Hozier has a knack for immediately recalling historic events. “I just know what I’m interested in,” he says. But there are few people that can immediately recall in detail a 1996 episode of Charlie Rose featuring Irish poet Seamus Heaney. “He was talking about the sense of infiniteness that he was left with after his Catholic upbringing, thinking about your eternal life,” he says. “I found that quite an interesting way of putting it.”
The “it” he refers to is his ongoing shedding of a Catholic upbringing in an increasingly secular Ireland. “People continue these things as tradition,” he says, again referencing the repealed 8th amendment on abortion. “You’ll find the church has lost so much influence and sway with everyday people.” And then there’s his birthday: March 17 a.k.a St. Patrick’s Day. He’s only celebrated once stateside, in 2015 when performing at Nashville’s Ryman Auditorium. “We just found a quiet bar and got trashed,” he said. This year he’ll turn 29 in Charlotte, North Carolina.

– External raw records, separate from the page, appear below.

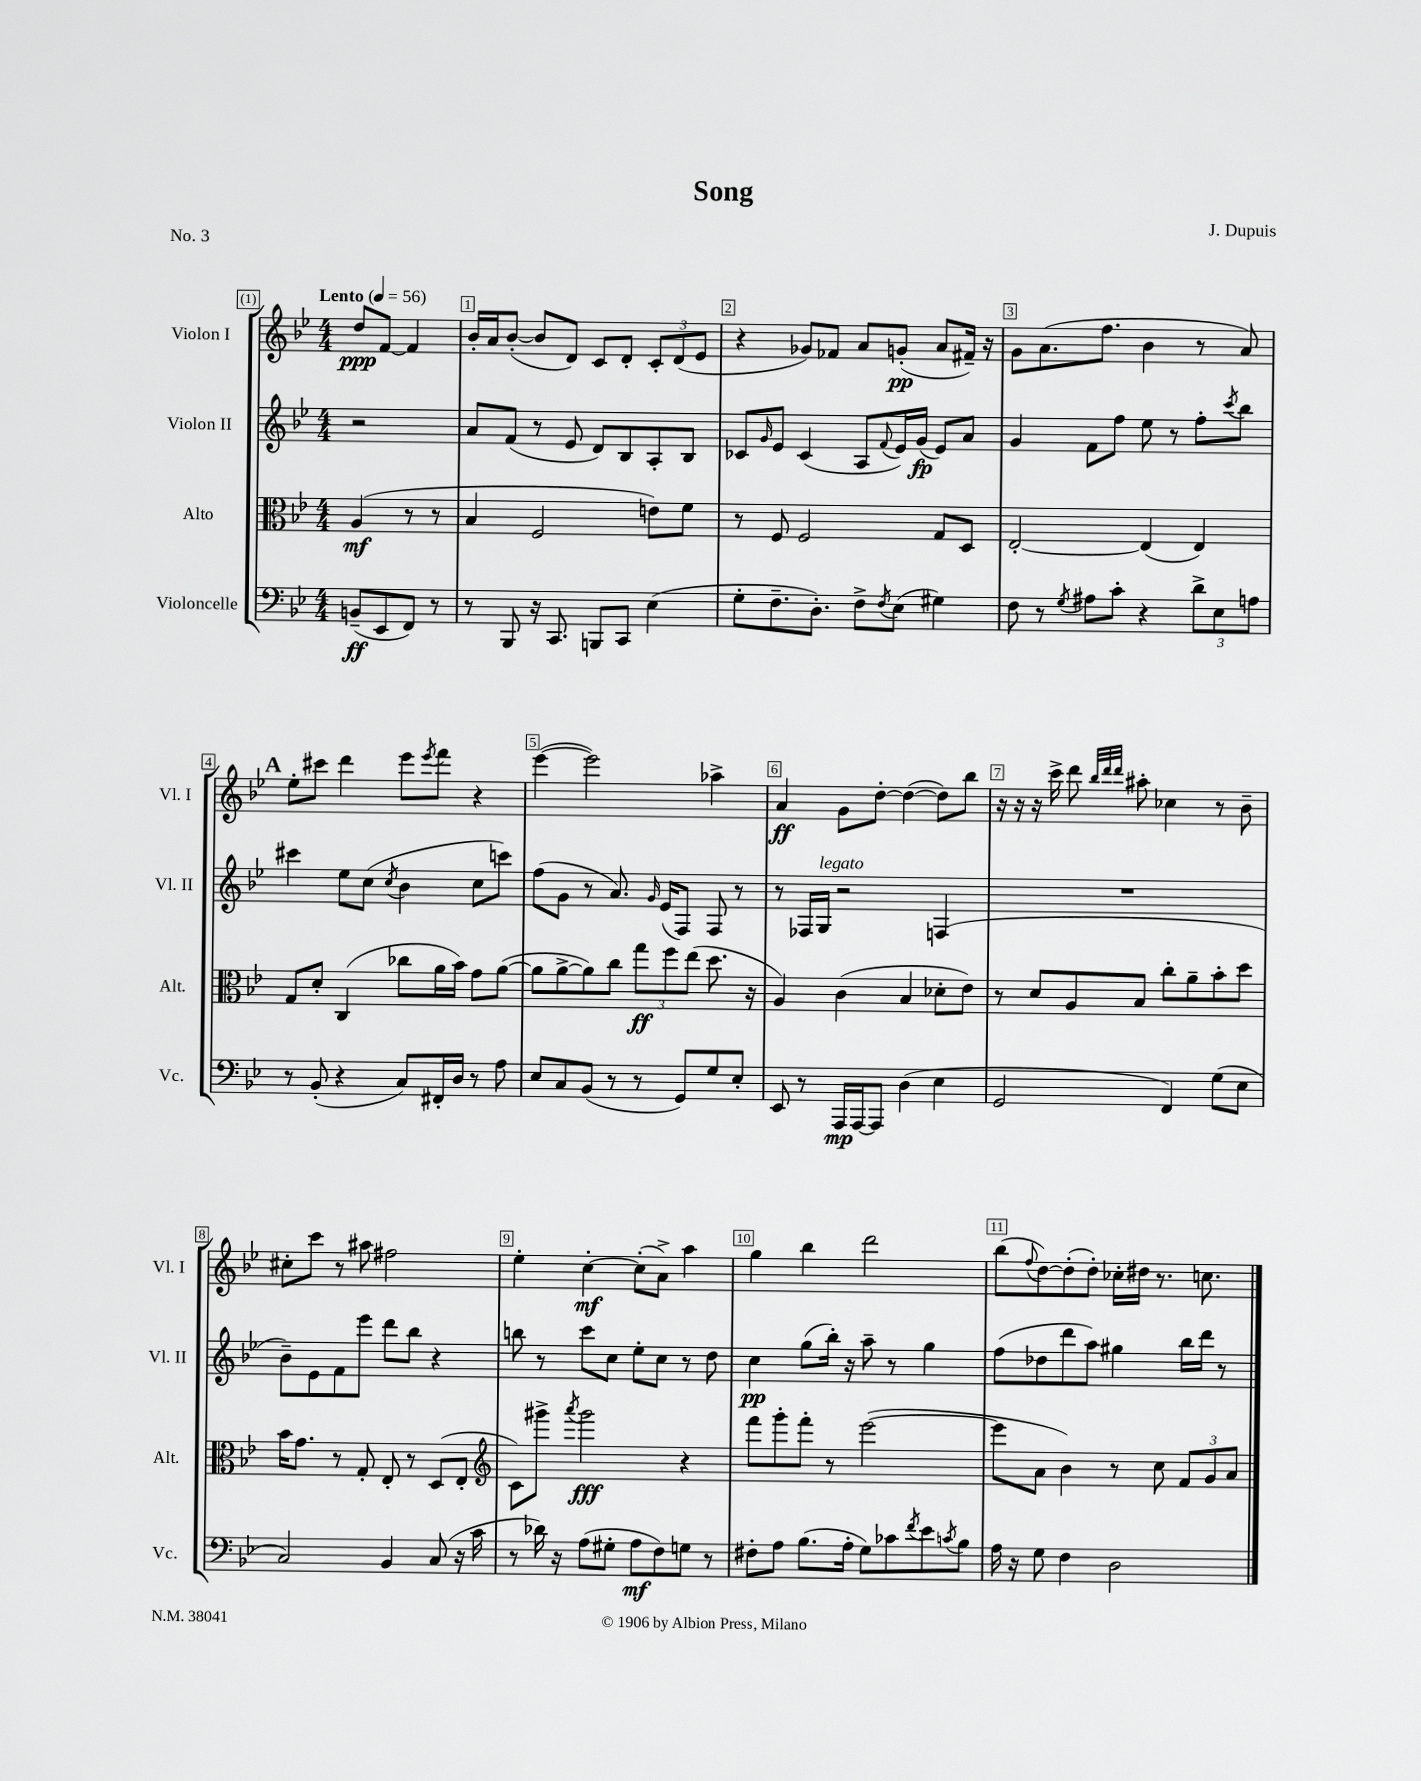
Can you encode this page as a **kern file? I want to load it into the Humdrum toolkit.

**kern	**kern	**kern	**kern
*staff4	*staff3	*staff2	*staff1
*clefF4	*clefC3	*clefG2	*clefG2
*k[b-e-]	*k[b-e-]	*k[b-e-]	*k[b-e-]
*M4/4	*M4/4	*M4/4	*M4/4
*MM56	*MM56	*MM56	*MM56
(8BB~/L	(4A/	2r	8dd/L
8EE-/	.	.	[8f/J
8FF/J)	8r	.	4f/]
8r	8r	.	.
=	=	=	=
8r	4B-/	8a/L	16b-'/LL
.	.	.	16a/J
8BBB-/	.	(8f/J	([8b-'/J
16r	2F/	8r	8b-/]L
8.CC/	.	.	.
.	.	8e-/	8d/J)
8BBB/L	.	8d/L)	8c/L
8CC/J	.	8B-/	8d'/J
(4E-\	8e\L)	8A'/	12c'/L
.	.	.	(12d/
.	8f\J	8B-/J	.
.	.	.	12e-/J
=	=	=	=
8G'\L	8r	8c-/L	4r
.	.	16qqg/	.
8.F~\	8F/	8e-/J	.
.	2F/	(4c-/	8g-/L)
8.D'\J)	.	.	.
.	.	.	8f-/J
8F^\L	.	8A/L	8a/L
8qF/	.	8qqf/	.
(8E-\J	.	16e-/L)	(8g'/J
.	.	(16g/JJ	.
4G#\)	8G/L	8e-/L)	8a/L
.	8D/J	8a/J	16f#~/Jk)
.	.	.	16r
=	=	=	=
8F\	[2E-'/	4g/	8g\L
8r	.	.	(8.a\
8qG/	.	.	.
8A#\L	.	8f\L	.
.	.	.	8.ff\J
8c'\J	.	8ff\J	.
4r	(4E-/]	8ee-\	4b-\
.	.	8r	.
12d^\L	4E-/)	8ff'\L	8r
12E-\	.	.	.
.	.	8qccc/	.
.	.	8bb-\J	8a/)
12A\J	.	.	.
=	=	=	=
8r	8G/L	4ccc#\	8ee-'\L
(8BB-'/	8d'/J	.	8ccc#\J
4r	(4C/	8ee-\L	4ddd\
.	.	(8cc\J	.
.	.	8qcc/	.
8C/L)	8cc-\L	4b-\	8eee-\L
.	.	.	8qeee-/
16FF#'/L	16a\L	.	8fff\J
16D/JJ	16b-\JJ)	.	.
8r	8g\L	8cc\L	4r
8A\	([8a\J	8ccc\J)	.
=	=	=	=
8E-/L	8a\]L	(8ff\L	([4eee-\
8C/	[8a^\	8g\J	.
(8BB-/J	8a\])	8r	2eee-\])
8r	8cc\J	8.a/)	.
8r	12gg\L	.	.
.	.	16qqg/	.
.	.	(16e-/LK	.
.	12ff\	.	.
8GG/L)	.	8F/J)	.
.	(12ee-\J	.	.
8G/	8.dd\	8F/	4aa-^\
8E-'/J	.	8r	.
.	16r	.	.
=	=	=	=
8EE-/	4A/)	8r	4a/
8r	.	16F-/LL	.
.	.	16G/JJ	.
16AAA/LL	(4c\	2r	8g\L
[16AAA/J	.	.	.
8AAA/]J	.	.	[8dd'\J
(4D\	4B-/	.	(4dd\_
4E-\	8d-'\L	(4F/	8dd\]L)
.	8e-\J)	.	8bb-\J
=	=	=	=
2GG/	8r	1r	16r
.	.	.	16r
.	8d/L	.	16r
.	.	.	16ccc^\
.	8A/	.	8ddd\
.	.	.	32qqbb-/LLL
.	.	.	32qqddd/
.	.	.	32qqddd/JJJ
.	8B-/J	.	8aa#'\
4FF/)	8cc'\L	.	4cc-\
.	8a~\	.	.
(8G\L	8b-'\	.	8r
8E-\J	8dd\J	.	8b-~\
=	=	=	=
2C/)	16b-\LK	8b-~\L)	8cc#'\L
.	8.g\J	.	.
.	.	8e-\	8ccc\J
.	8r	8f\	8r
.	8G'/	8eee-\J	8aa#\
4BB-/	8E-'/	8ddd\L	2ff#\
.	8r	8bb-\J	.
(8C/	(8D/L	4r	.
16r	8E-'/J	.	.
16c\	.	.	.
=	=	=	=
*	*clefG2	*	*
8r	8c\L)	8bb\	4ee-'\
16d-\)	8ggg#^\J	8r	.
16r	.	.	.
.	8qaaa/	.	.
(8A\L	2ggg#\	8ccc\L	[4cc'\
8G#'\J	.	8cc\J	.
8A\L	.	8ee-'\L	(8cc'\]L
8F\)	.	8cc\J	8a^\J)
8G\J	4r	8r	4aa\
8r	.	8dd\	.
=	=	=	=
8F#'\L	8fff\L	4cc\	4gg\
8A\J	8ggg'\	.	.
(8.B-\L	8fff'\J	(8gg\L	4bb-\
.	8r	16bb-'\Jk)	.
16A'\Jk	.	16r	.
8G\L)	([2eee-\	8aa~\	2ddd\
8c-\	.	8r	.
8qf/	.	.	.
8e-\	.	4gg\	.
8qc/	.	.	.
8B-\J	.	.	.
=	=	=	=
16A\	8eee-\]L	(8ff\L	(8bb-\L
16r	.	.	.
.	.	.	8qqff/
8G\	8a\J	8dd-\	[8dd\)
4F\	4b-\)	8ddd\	(8dd'\]
.	.	8aa\J)	8dd'\J)
2D\	8r	4gg#\	16cc-'\LL
.	.	.	16dd#\JJ
.	8cc\	.	8.r
.	12f/L	16bb-\LL	.
.	.	16ddd\JJ	8.cc\
.	12g/	.	.
.	.	8r	.
.	12a/J	.	.
==	==	==	==
*-	*-	*-	*-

For all his Irish Catholic roots, Hozier is missing a key aspect of the identity: he’s not actually Catholic.
“My folks decided to raise to their kids as Quakers, not Catholics,” he said. However, Hozier and his brother Jon attended St. Gerard's Catholic high school in Bray, Ireland. Hozier, then just Andrew, would tune out his classmates preparing for their religious confirmation. “I would sit in the corner with one of the other students whose folks were from China,” he said. “We would be like ‘Right, just start my homework.’”
Watching Hozier perform at a recent taping for an upcoming episode of PBS’ Front and Center, it’s clear he’s not nearly shed the Catholic pomp and circumstance. His stage presence is unassuming. He wears a simple, one-tone suit and is accompanied by a band and cohort of backup singers all uniformly dressed in black. But once he starts singing, his voice drops several octaves, and the religiosity ascends. On the low-tempo track “Shrike,” string chords call to his Gaelic roots, the poetic lyrics tell a fable of grief and an angelic melody that recalls Gregorian chants wraps it all in joyfulness. “The joke is always once the cross goes in, it doesn’t come out,” he says.
Once more he cites inspiration from another famed artist. This time it’s Irish-American singer Tom Waits, who once said, “We all like bad news out of a pretty mouth.” Hozier may not technically be Catholic, but he knows all too well the dichotomy of shame and salvation. “In a Catholic tradition,” he begins again, carefully choosing his words,“what lies beyond death is judgment: judgement of yourself as a person, how you failed to be the best person you could have been, and how you failed your God.”
As Hozier continues to reckon with his Catholic identity, he’s reached his own Judgement Day, rebuking the identities thrust upon him by the Church, his fans and press. He repeatedly expresses indifference to being categorized as a one-hit wonder and avoids discussing the meaning behind his songs.
It makes it difficult to understand who Hozier is. But perhaps it’s because he’s still learning to understand himself. “The lyrics sometimes make more sense to me when they’re read with an Irish voice,” he said of the culture’s wry, sarcastic humor. But he’s happy to be on the journey, wherever it may lead him and his career. “Nothing is scared. If you cannot laugh about things, if you cannot smile about them, really what is the point?”